[[ Exercise materials, beginning ]]
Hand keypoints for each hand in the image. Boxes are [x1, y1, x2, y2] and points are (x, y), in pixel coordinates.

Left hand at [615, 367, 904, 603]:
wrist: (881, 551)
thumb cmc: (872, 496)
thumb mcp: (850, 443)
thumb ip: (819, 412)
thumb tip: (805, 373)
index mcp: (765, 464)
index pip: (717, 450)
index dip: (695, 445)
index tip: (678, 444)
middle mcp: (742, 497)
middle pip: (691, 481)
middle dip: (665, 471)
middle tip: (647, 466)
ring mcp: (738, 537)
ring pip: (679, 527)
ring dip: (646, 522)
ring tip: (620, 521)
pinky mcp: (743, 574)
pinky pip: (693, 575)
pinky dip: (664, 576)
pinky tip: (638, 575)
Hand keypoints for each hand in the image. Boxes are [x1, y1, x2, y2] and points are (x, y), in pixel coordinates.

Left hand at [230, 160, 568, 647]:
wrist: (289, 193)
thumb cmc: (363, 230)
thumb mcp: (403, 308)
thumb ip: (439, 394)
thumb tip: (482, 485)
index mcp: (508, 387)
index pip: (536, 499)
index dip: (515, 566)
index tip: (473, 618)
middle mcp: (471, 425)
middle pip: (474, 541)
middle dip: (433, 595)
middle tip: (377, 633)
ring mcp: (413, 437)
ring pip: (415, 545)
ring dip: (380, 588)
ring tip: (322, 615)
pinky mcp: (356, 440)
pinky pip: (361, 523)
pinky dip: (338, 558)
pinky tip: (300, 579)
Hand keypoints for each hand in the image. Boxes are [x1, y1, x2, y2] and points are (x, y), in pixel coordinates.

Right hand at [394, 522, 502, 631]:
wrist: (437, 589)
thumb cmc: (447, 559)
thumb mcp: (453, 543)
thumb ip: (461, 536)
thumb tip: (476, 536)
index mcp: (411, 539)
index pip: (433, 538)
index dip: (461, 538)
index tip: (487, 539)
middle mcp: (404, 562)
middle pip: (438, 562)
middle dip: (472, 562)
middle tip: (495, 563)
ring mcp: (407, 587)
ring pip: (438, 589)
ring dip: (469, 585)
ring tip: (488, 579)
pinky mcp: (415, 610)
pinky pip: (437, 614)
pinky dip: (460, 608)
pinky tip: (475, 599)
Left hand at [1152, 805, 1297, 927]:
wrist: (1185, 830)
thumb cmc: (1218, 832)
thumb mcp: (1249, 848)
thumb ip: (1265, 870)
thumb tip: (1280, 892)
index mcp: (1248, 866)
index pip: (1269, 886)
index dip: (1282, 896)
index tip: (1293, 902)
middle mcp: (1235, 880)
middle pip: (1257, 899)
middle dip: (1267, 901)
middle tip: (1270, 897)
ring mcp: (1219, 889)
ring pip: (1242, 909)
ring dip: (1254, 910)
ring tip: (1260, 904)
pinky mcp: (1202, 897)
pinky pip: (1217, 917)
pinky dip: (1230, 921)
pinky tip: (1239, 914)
[[ Exercise materials, end ]]
## Requirement
Write out the records shown above, exactly as they appear.

## The completed task
Hand keypoints for each hand in the image. Boxes are [x1, y1, x2, y2] and points are (x, y), in pixel coordinates.

Left hand at [615, 367, 904, 603]:
wrist: (881, 551)
thumb cmc: (872, 496)
thumb mcp: (850, 443)
thumb ip: (819, 412)
thumb tip: (805, 373)
index mcp: (765, 464)
index pip: (717, 450)
index dip: (695, 445)
index tip: (678, 444)
middle mcp: (742, 497)
middle pip: (691, 481)
middle dip: (665, 471)
middle tip: (647, 466)
ring mcp: (738, 537)
ring pip: (679, 527)
ring dip: (646, 522)
ring tip: (620, 521)
pinky mcp: (743, 574)
pinky pip: (693, 575)
pinky dip: (664, 576)
pinky tip: (638, 575)
Hand keypoints for each hand in the image. Boxes are [x1, y1, x2, y2] and points are (x, y), in pixel coordinates.

Left hand at [230, 160, 568, 647]:
wrist: (289, 193)
thumb cmc: (363, 230)
thumb mcp: (403, 308)
thumb ip: (439, 394)
thumb tip: (482, 485)
index mcp: (508, 387)
index pip: (536, 499)
index dip: (515, 566)
index tip: (473, 618)
middle mcp: (471, 425)
middle pip: (474, 541)
middle dip: (433, 595)
middle tip: (377, 633)
ring mcp: (413, 437)
ring pip: (415, 545)
ring dip: (380, 588)
ring tip: (322, 615)
pinky mcp: (356, 440)
pinky pip: (361, 523)
pinky dip: (338, 558)
pinky tip: (300, 579)
Hand keypoints for each hand in the image. Boxes are [x1, y1, x2, y2] and points are (x, y), in pixel coordinates.

Right hand at [394, 522, 502, 631]:
wrist: (437, 589)
thumb cmc: (447, 559)
thumb mcp: (453, 543)
thumb ip: (461, 536)
thumb tip: (476, 536)
index mcp: (411, 539)
index pip: (433, 538)
index dip: (461, 538)
index tip: (487, 539)
middle mcp: (404, 562)
middle pip: (438, 562)
middle dip: (472, 562)
middle tip: (495, 563)
ring mcp: (407, 587)
ring pip: (438, 589)
ring dip: (469, 585)
ring tip: (488, 579)
pinky mcp: (415, 610)
pinky pip: (437, 614)
pinky dip: (460, 608)
pinky tip: (475, 599)
Left hand at [1152, 805, 1297, 927]:
wrist: (1185, 830)
thumb cmc: (1218, 832)
thumb mcp: (1249, 848)
thumb ip: (1265, 870)
thumb tip: (1280, 892)
index mcp: (1248, 866)
index pip: (1269, 886)
index dip: (1282, 896)
index tip: (1293, 902)
middle mcp: (1235, 880)
middle pip: (1257, 899)
middle dip: (1267, 901)
middle tip: (1270, 897)
ring mcp: (1219, 889)
ring pip: (1242, 909)
ring dip: (1254, 910)
ring tip: (1260, 904)
pinky mcp: (1202, 897)
pinky pip: (1217, 917)
pinky dip: (1230, 921)
pinky tip: (1239, 914)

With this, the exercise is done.